Ach, könnten Sie mir vielleicht gestatten, wenigstens einmal ein bisschen Werbung für unser Unternehmen zu machen, dann könnte ich nämliche eine Geschichte wiedergeben, die sich so im Frühjahr 2000 ereignete:

Die Qualität unserer Produkte ist auch in den letzten Jahren weiter besser geworden. Dennoch kämpfen wir nach wie vor vor allem mit dem Problem, dass uns Defekte durch unzuverlässige Teile unserer Vorlieferanten passieren. Vieles können wir ja durch eine sorgfältige Wareneingangskontrolle rechtzeitig heraus finden, aber komplette Aggregate können wir natürlich nicht aufschrauben und zum Beispiel bei unseren Hauben liegt der Fall noch anders:

Diese Hauben werden beim Hersteller geprüft und dann mit einem dicken Schutzlack überzogen, damit sie während des Einbaus nicht versehentlich verkratzt werden. Dieses Verfahren hat sich im Grunde über Jahrzehnte bewährt - hat aber natürlich zur Folge, dass wir keinerlei Wareneingangskontrolle bei den Hauben durchführen können.

Während ich persönlich zu einem Fliegerurlaub in Südfrankreich war, wurde wieder ein Flugzeug fertig und mit dem Kunden schon der Übergabetermin vereinbart. Als eine der letzten Arbeiten entfernte man den Schutzlack von der Haube und der Prüfer bemerkte sofort leichte Schlieren im Plexiglas. Sie waren nicht schlimm, aber immerhin sichtbar - ein Grenzfall eben.

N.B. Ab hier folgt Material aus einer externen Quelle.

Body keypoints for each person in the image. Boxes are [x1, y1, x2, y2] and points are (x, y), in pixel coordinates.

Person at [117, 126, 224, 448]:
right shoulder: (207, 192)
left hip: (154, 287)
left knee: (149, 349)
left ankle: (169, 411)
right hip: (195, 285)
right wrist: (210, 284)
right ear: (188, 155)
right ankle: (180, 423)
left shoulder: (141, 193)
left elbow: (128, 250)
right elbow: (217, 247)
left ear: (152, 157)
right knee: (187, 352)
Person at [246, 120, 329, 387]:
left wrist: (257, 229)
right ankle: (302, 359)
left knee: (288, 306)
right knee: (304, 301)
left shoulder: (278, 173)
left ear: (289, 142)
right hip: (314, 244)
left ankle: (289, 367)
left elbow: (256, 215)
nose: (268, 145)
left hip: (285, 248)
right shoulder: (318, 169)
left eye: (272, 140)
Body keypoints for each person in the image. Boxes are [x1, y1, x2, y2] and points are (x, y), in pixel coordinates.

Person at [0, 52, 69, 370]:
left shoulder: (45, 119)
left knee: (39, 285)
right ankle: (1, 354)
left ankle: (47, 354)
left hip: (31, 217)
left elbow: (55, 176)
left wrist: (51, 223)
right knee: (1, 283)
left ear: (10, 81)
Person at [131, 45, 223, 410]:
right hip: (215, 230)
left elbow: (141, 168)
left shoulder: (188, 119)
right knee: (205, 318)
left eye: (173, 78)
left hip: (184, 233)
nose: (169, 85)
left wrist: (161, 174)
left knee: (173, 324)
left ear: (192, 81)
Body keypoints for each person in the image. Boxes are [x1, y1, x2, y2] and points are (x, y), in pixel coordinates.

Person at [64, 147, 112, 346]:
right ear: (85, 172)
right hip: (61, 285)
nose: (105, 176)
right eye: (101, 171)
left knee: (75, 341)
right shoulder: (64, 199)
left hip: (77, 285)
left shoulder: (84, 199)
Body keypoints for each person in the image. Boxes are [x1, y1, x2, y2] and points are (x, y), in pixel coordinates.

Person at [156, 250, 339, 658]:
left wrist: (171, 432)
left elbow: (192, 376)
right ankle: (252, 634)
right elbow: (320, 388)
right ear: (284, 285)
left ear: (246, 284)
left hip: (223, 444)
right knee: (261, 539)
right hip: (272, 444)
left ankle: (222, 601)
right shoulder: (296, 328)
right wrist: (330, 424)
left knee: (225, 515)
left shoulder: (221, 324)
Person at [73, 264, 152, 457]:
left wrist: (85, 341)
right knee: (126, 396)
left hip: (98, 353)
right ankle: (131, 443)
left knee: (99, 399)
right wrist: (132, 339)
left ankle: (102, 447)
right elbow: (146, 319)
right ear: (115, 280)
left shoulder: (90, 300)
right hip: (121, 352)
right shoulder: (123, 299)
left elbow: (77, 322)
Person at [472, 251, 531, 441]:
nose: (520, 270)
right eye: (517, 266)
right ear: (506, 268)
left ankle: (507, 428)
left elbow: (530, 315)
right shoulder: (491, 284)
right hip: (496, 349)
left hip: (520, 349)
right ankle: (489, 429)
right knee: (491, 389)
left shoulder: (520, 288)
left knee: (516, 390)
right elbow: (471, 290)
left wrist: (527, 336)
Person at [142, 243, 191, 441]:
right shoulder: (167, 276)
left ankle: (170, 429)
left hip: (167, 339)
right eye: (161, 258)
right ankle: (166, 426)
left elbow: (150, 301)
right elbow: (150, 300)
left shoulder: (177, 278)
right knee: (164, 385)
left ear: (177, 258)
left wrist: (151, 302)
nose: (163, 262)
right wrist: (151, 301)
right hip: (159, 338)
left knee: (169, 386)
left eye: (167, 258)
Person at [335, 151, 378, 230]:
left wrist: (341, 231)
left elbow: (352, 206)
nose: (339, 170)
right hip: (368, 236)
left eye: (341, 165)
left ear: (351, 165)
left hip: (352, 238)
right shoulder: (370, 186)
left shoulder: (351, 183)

Der Abteilungsleiter "A" wurde gerufen, wiegte bedenklich den Kopf und dachte laut darüber nach, ob er als Kunde sich diese Haube gefallen lassen würde.
Der Abteilungsleiter "B" kam zufällig hinzu und wurde ebenfalls gefragt. Er meinte, es sei wirklich ein Grenzfall und die meisten Kunden würde das sicher akzeptieren. Wenn der Kunde reklamiere, können man ja immer noch die Haube wieder herunter reißen. Denn dass das eine gewaltige Arbeit wäre und natürlich wieder den Übergabetermin ungültig werden ließe, war jedem klar.
So beschloss man, das Flugzeug fertig zu stellen und die Entscheidung dem Kunden zu überlassen.

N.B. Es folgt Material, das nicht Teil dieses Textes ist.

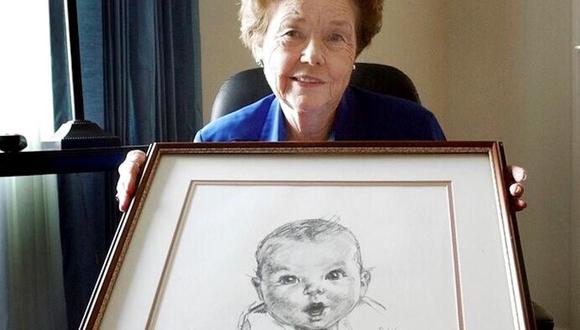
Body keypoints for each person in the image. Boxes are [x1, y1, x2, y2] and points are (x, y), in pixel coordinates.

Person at [116, 0, 527, 212]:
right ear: (260, 45)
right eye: (292, 32)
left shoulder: (413, 130)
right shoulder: (218, 142)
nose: (313, 55)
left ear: (355, 52)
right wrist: (154, 198)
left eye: (335, 37)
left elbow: (445, 235)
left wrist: (487, 200)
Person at [239, 218, 386, 330]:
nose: (314, 289)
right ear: (260, 289)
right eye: (289, 279)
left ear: (362, 284)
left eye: (333, 275)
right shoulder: (260, 324)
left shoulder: (372, 318)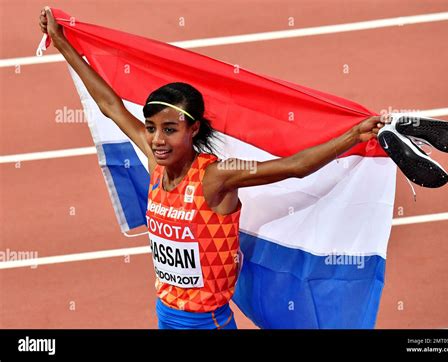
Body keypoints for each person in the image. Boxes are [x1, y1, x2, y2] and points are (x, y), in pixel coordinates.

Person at [39, 7, 387, 329]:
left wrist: (353, 135)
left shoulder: (216, 176)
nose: (157, 139)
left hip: (207, 323)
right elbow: (111, 106)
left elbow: (293, 167)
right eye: (151, 128)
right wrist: (63, 43)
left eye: (170, 130)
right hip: (165, 314)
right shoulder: (154, 160)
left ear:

Der Einflugbericht enthielt natürlich den Vermerk "Schlieren in der Haube". Das sah der Abteilungsleiter "C", sah sich die Maschine an und fällte eine ganz und gar undemokratische Entscheidung:
"Nein! Dieses Flugzeug liefere ich nicht aus! Ich habe hinterher das Theater mit dem Kunden, der mir womöglich Vorwürfe macht, dass er ein zweites Mal zur Abholung kommen muss. Wir bauen wahrhaftig teure Flieger - da hat der Kunde auch das Recht, mindestens perfekte Qualität zu bekommen!"

Bevor man mich in Frankreich anrief, hat man selbst entschieden, die Haube zu erneuern. Der Kunde wurde informiert, dass wir den Fehler nicht vorher hatten sehen können und war mit der Verschiebung einverstanden.

Später hat dann der Lieferant zugestanden, nicht nur die defekte Haube zu ersetzen sondern als Teilausgleich für unsere Arbeit eine zweite kostenlos zu liefern. So ist wenigsten ein Teil des uns entstandenen Schadens kompensiert.

Ich selbst hörte erst davon, als "alles gelaufen" war und wurde um Stellungnahme gebeten. Sie können sich meine Meinung vorstellen.